Fort Pearsall was an early frontier fort constructed in 1756 in Romney, West Virginia (then known as Pearsall's Flats, Virginia) to protect local settlers in the South Branch Potomac River valley against Native American raids. The area around present-day Romney had been settled as early as 1725 by hunters and traders in the valley.

Fort Pearsall was originally erected as a log house with a stockade by Job Pearsall (Pearsal or Pearsoll) and his brother John on their plantation in an area between Indian Mound Cemetery and the South Branch Potomac River near the river crossing of the old Fort Loudoun Road (Northwestern Turnpike) to Winchester in 1738, according to tradition. However, a look at when forts were built in the region indicates that the fort was likely built when a fort was really needed; in 1755 in the aftermath of the failed Braddock campaign in the opening days of the French and Indian War. Possibly, Job Pearsall and his brother John constructed the stockade to protect the settlers of Pearsall's Flats and the South Branch Potomac Valley. The brothers also constructed a number of homes for settlers that same year.
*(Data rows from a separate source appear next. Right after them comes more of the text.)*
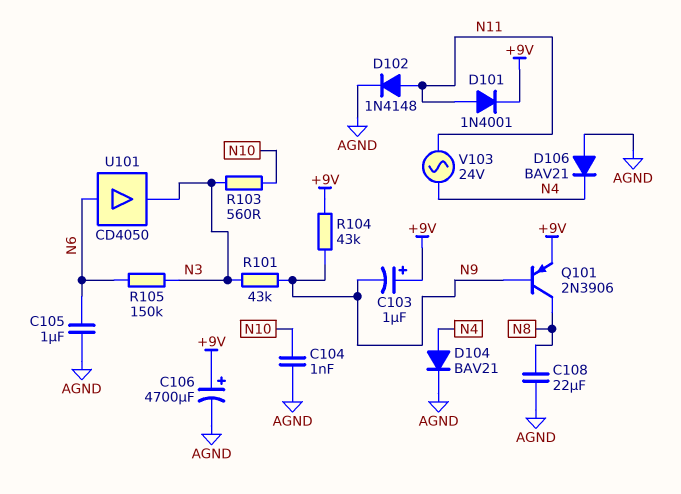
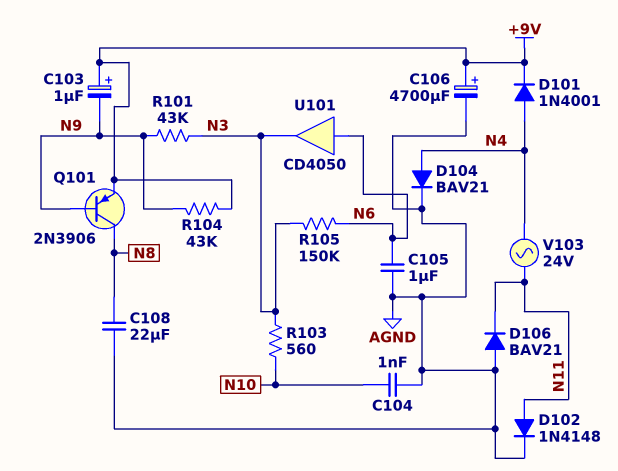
D101: diode 1N4001 (A N11, K +9V) -> diode 1N4001 (A N4, K +9V)
D106: diode BAV21 (A AGND, K N4) -> diode BAV21 (A AGND, K N11)

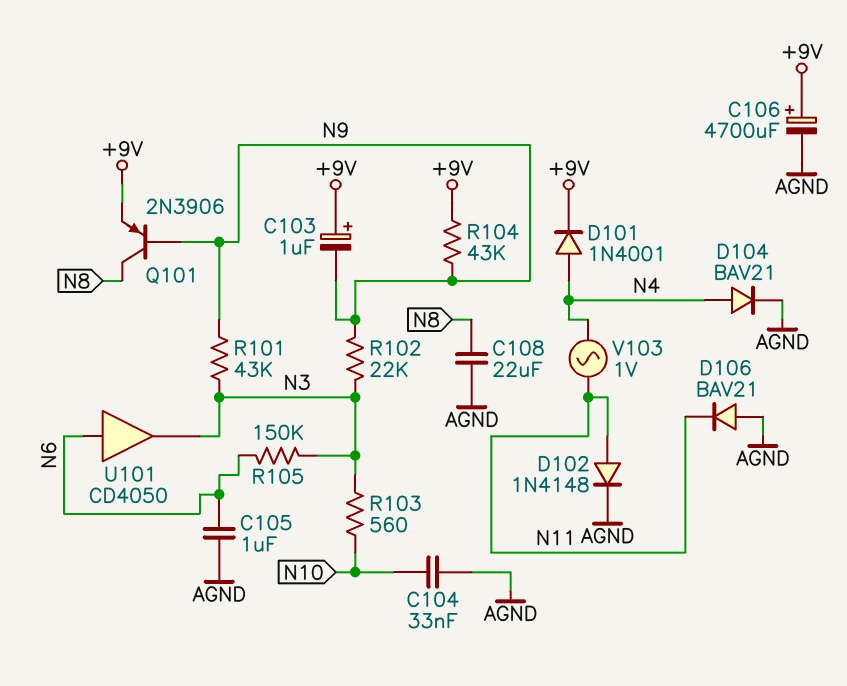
C104: 1nF (AGND, N10) -> 33nF (AGND, N10)
R102: none -> 22k (N3, N9)
V103: AC 24V (N4, N11) -> AC 1V (N4, N11)

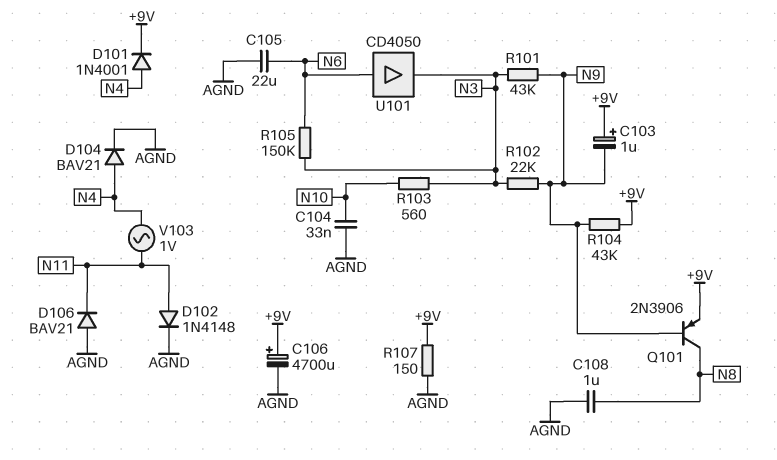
C105: 1uF (AGND, N6) -> 22uF (AGND, N6)
C108: 22uF (AGND, N8) -> 1uF (AGND, N8)
R107: none -> 150 (+9V, AGND)

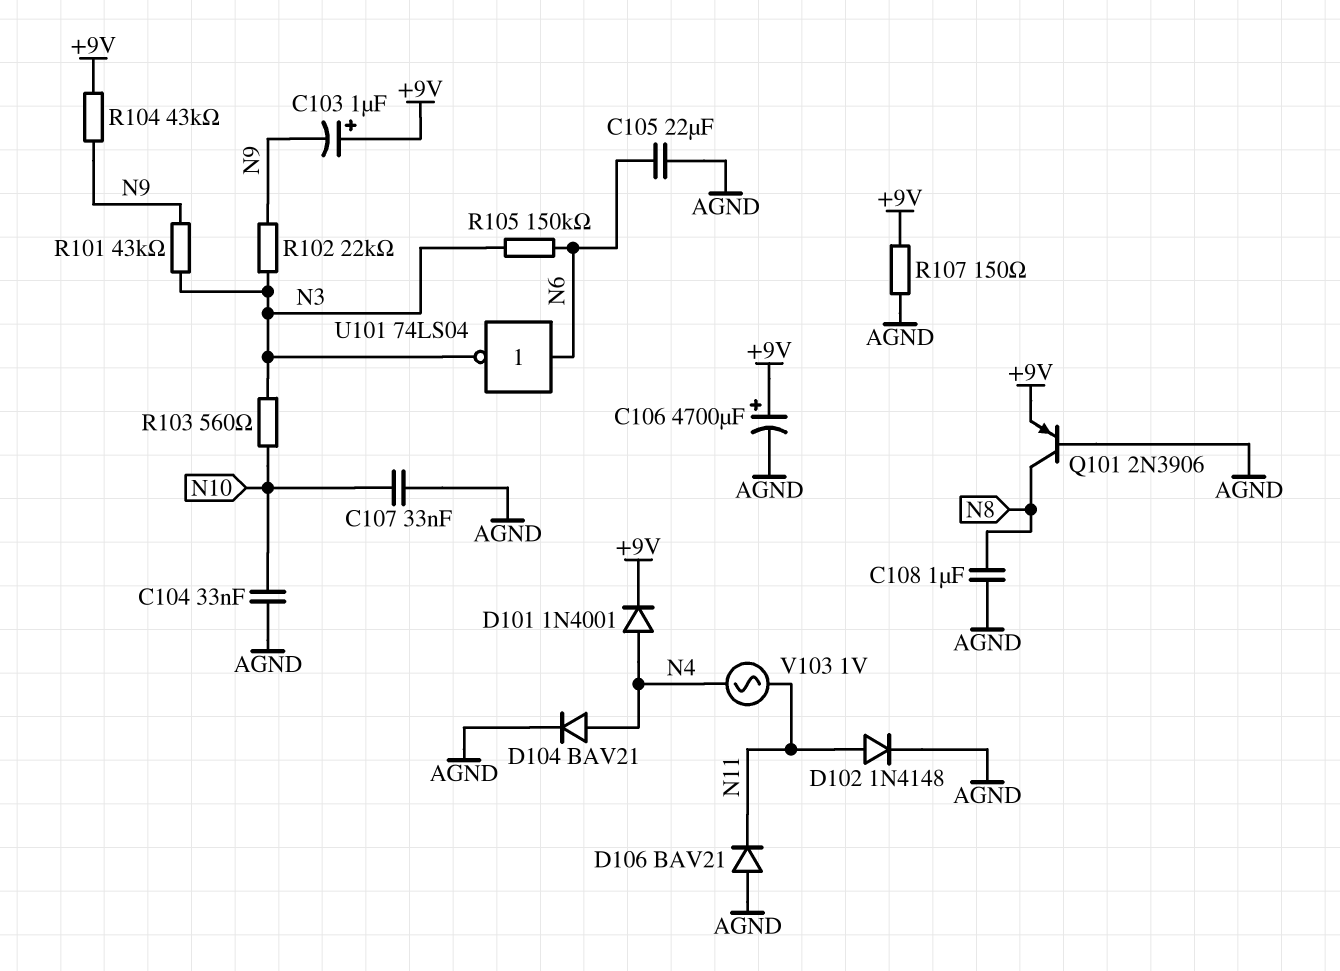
C107: none -> 33nF (AGND, N10)
Q101: PNP 2N3906 (B N9, C N8, E +9V) -> PNP 2N3906 (B AGND, C N8, E +9V)
U101: buffer CD4050 (in N6, out N3) -> NOT 74LS04 (in N6, out N3)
Pearsall’s stockade was provisioned as a fort for the Virginia Regiment, a bona fide military force raised by the colony, by George Washington in 1755 and garrisoned in 1756. The fort came under the command of Captain Robert McKenzie during the French and Indian War. Fort Pearsall was garrisoned at various times during the war until 1758. At around 1758, there were at least 100 people living in the general area of Pearsall's Flats, though this can't be verified by historical records. The number seems suspect unless the "general area" includes the South Branch River Valley eight miles south to The Trough and some 15 miles to the north at the confluence with the North Branch Potomac River.

After the hostilities in the area, Thomas Fairfax, 6th Lord Fairfax of Cameron recognized the fact that more settlers would be interested in moving into the South Branch Potomac Valley and that he would gain substantial revenue from the sales of plots of land in the Pearsall's Flats vicinity. Lord Fairfax sent a survey party to Pearsall's in 1762 to formally lay out the town into 100 lots. Lord Fairfax then renamed the town Romney in honor of the Cinque Ports city on the English Channel. Some confusion ensued for several decades concerning the ownership of land within the town as counterclaims were made by the original settlers and those who purchased lots laid out by Lord Fairfax's surveyors.

According to oral tradition, Pearsall's Fort was garrisoned again in 1774 for Lord Dunmore's War, however, it cannot be documented in the historical records. Today, a marker stands in Indian Mound Cemetery by the "Yellow Banks" overlooking the South Branch commemorating Fort Pearsall. Alongside the marker is a pile of what are thought to be remnants of the old fort.